Leading up to this moment, I’d wanted a lot of things. Clemency. Tolerance. Absolution—if I was lucky.

Now, standing in front of the product of my actions, momentarily questioning my plan as I watched the morning sunlight hit her face like it used to when we were kids, I couldn’t answer.

Instead, I nodded toward her husband in the hall.

“You married him.” I’d told Alpha to take care of her.

Not make her his wife. Not that I had a right to say shit about a single aspect of either of their lives.

“You didn’t take his last name, though.”

“I’m not discussing Adam or my life with you.”

Standing outside his office door, watching me like a hawk, keeping my sister in his peripheral, I knew Alpha would put a bullet through my skull if I so much as breathed wrong right now.

Good.

In truth, before two months ago, I would’ve let him take the shot if he drew. It’d be better than seeing the happy little sister I’d practically raised as the woman she was now.

Switching tactics, I heartlessly aimed at the psychology of family and sowed the seed.

“The Vice Admiral would’ve wanted us to work together.

” I would never again call him our father.

Nor did he deserve to have his given name spoken—not by me.

What he’d done, how he’d manipulated everyone, it wasn’t honor. It was fucking unconscionable.

“You mean Dad.”

I’d said what I’d meant. “I’m coming in.”

“Is that supposed to make me happy? Welcome you with open arms? Tell you I missed you and I’m glad you’re not dead?”

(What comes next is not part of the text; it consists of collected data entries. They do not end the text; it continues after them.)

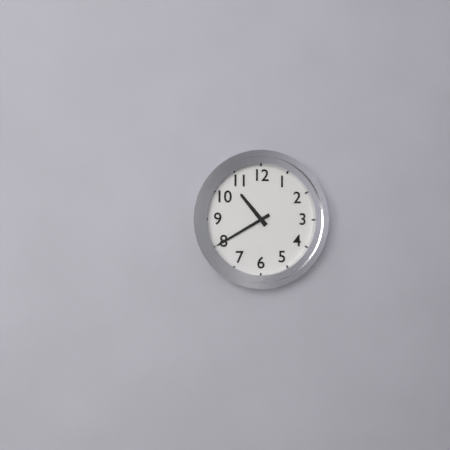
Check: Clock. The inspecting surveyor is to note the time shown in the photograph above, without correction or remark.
10:40
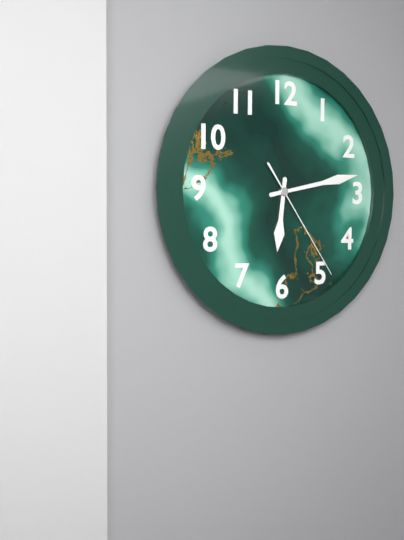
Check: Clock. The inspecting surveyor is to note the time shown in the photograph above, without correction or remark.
6:13:24
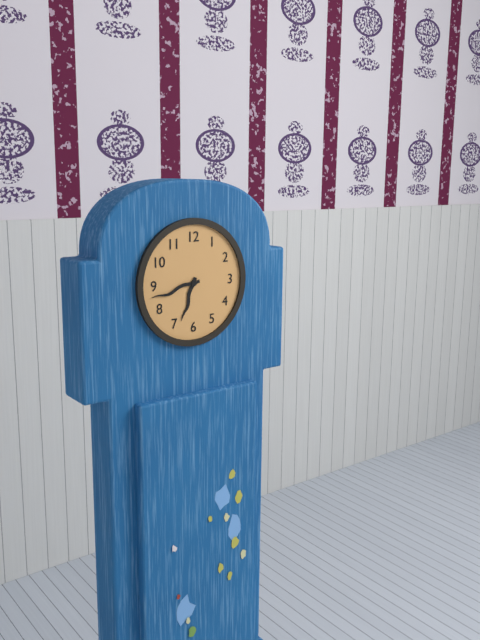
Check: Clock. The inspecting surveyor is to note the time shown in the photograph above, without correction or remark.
6:43
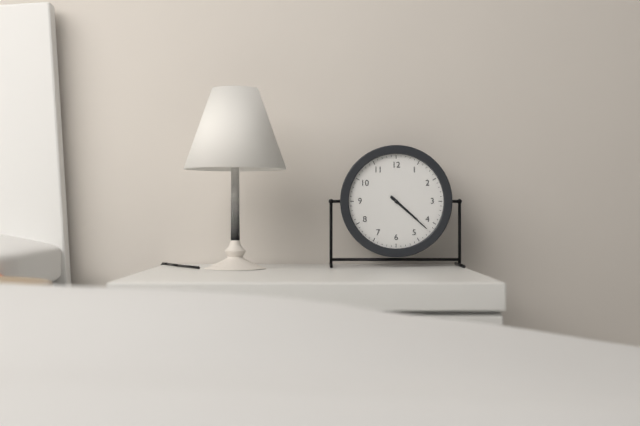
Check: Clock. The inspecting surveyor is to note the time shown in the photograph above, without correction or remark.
4:22
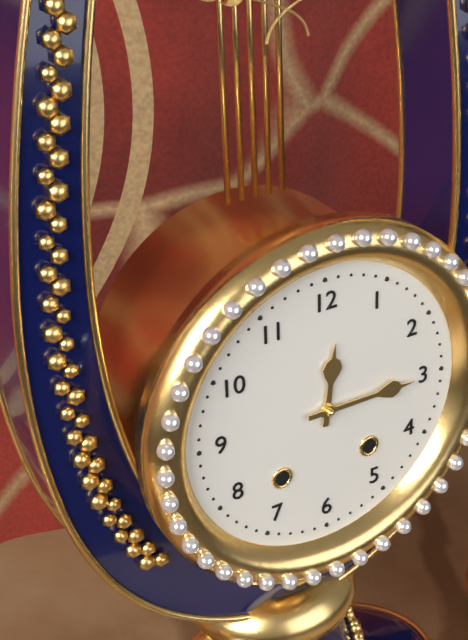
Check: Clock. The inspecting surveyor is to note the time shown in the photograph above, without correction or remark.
12:15
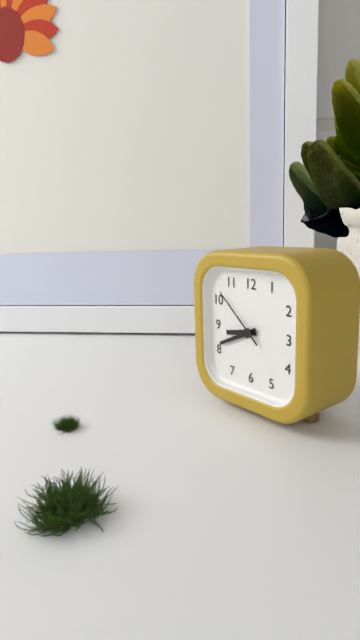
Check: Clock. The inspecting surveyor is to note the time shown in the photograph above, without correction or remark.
8:41:52
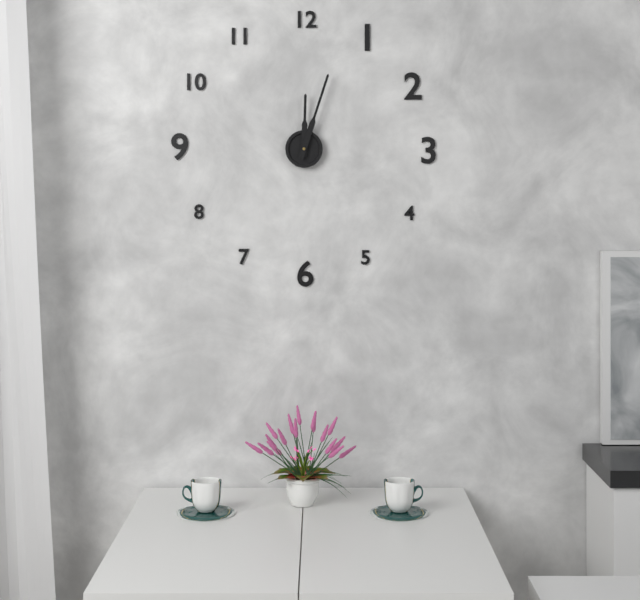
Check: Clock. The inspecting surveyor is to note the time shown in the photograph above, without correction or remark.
12:03
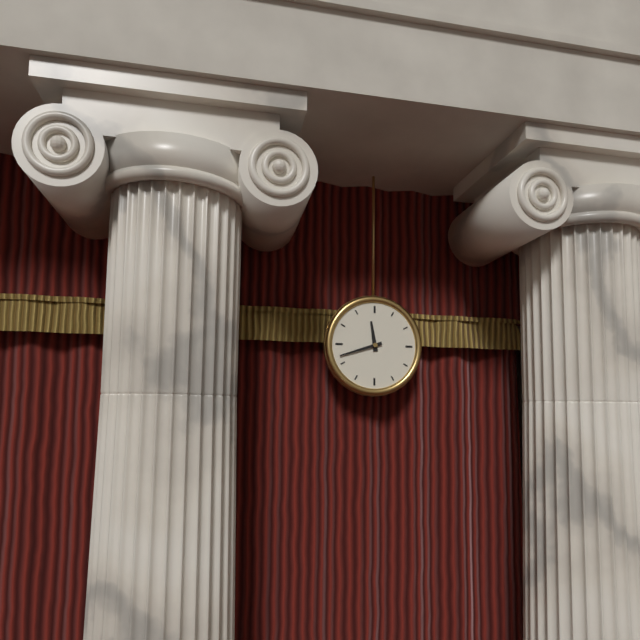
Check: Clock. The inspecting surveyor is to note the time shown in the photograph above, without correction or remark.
11:42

Every word out of her mouth had Alpha moving a step toward us.

I held up my hand to him, but I didn’t take my eyes off Maila. “This is between me and my sister.”

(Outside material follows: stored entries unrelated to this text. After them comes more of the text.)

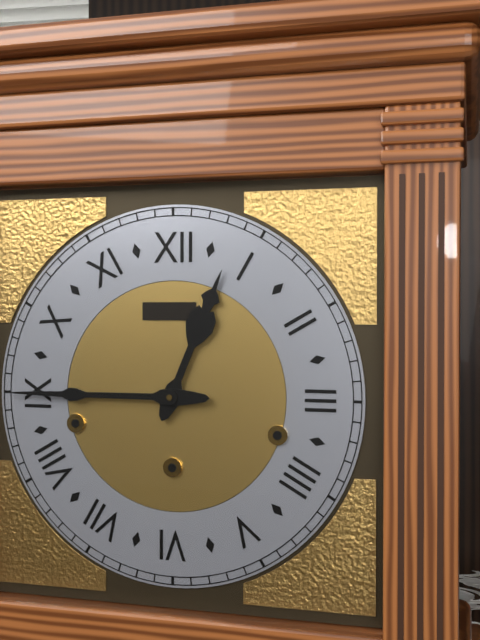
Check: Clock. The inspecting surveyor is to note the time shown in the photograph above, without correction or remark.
12:45
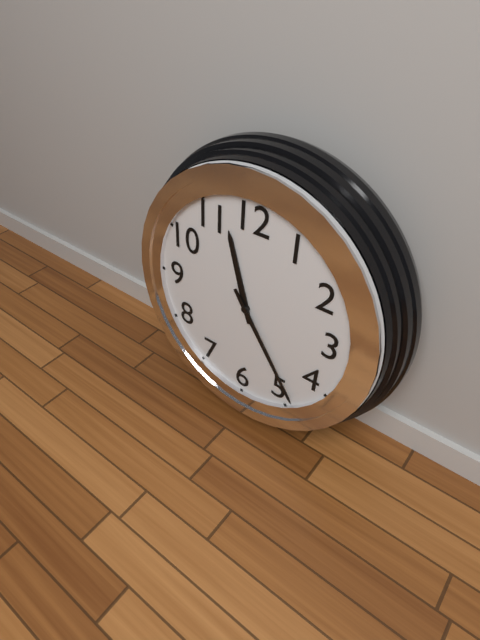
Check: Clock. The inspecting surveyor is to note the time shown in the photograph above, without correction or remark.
11:24
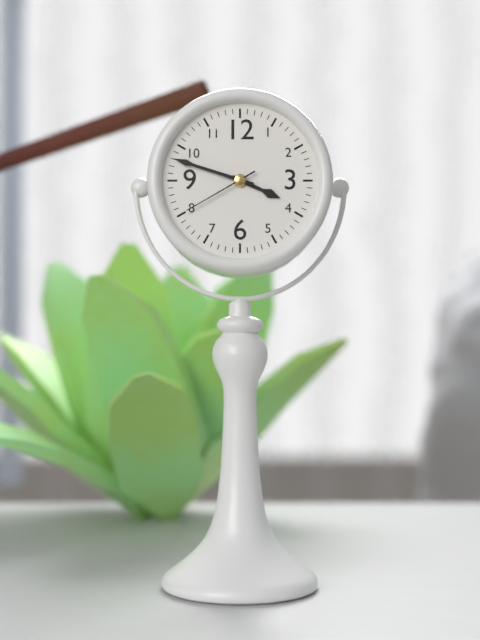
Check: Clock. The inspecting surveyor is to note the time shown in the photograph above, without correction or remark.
3:48:40
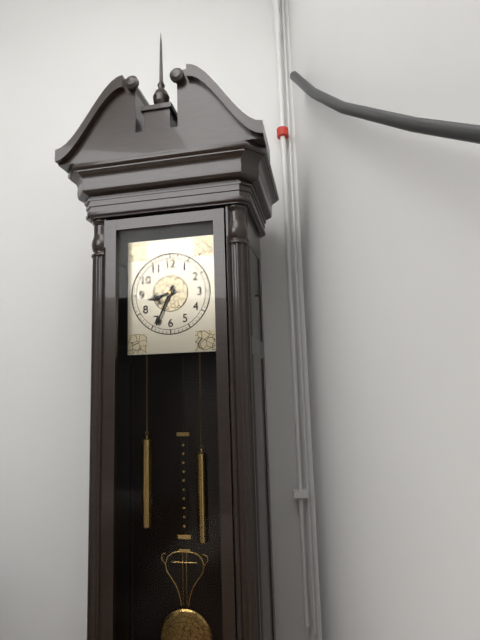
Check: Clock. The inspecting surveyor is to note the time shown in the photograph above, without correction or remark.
8:34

“The fuck it is.” Bypassing me, he didn’t only flank her, Alpha put a hand on her nape.

It was possessive, protective, and if I wasn’t fucking livid at a dead man, I’d admit it was also as it should be. But I didn’t have time for anger or any other useless sentiments.

My gaze locked, I spoke to my sister. “The Vice Admiral orchestrated the trajectory of our careers since the day we were born.”

“Careers,” she stated, but I heard the condescension.

“As it were.” Since she had to know by now that we’d never had a choice over past events, I continued. “I have a different proposition.” Because now we did have a choice.

Maila said, “I’m not interested,” the same time Alpha said, “You have five minutes.”

She glanced up at him.

He looked down at her.

The silent communication they’d always had passed between them, and memories of emotions I no longer knew how to feel filtered through my head in an inconsequential list. Jealously, want, resentment, rage, condemnation.

Observing, calculating, I waited.

Maila exhaled.

Alpha read her deferment.

Then he glanced at me. “What are you proposing?”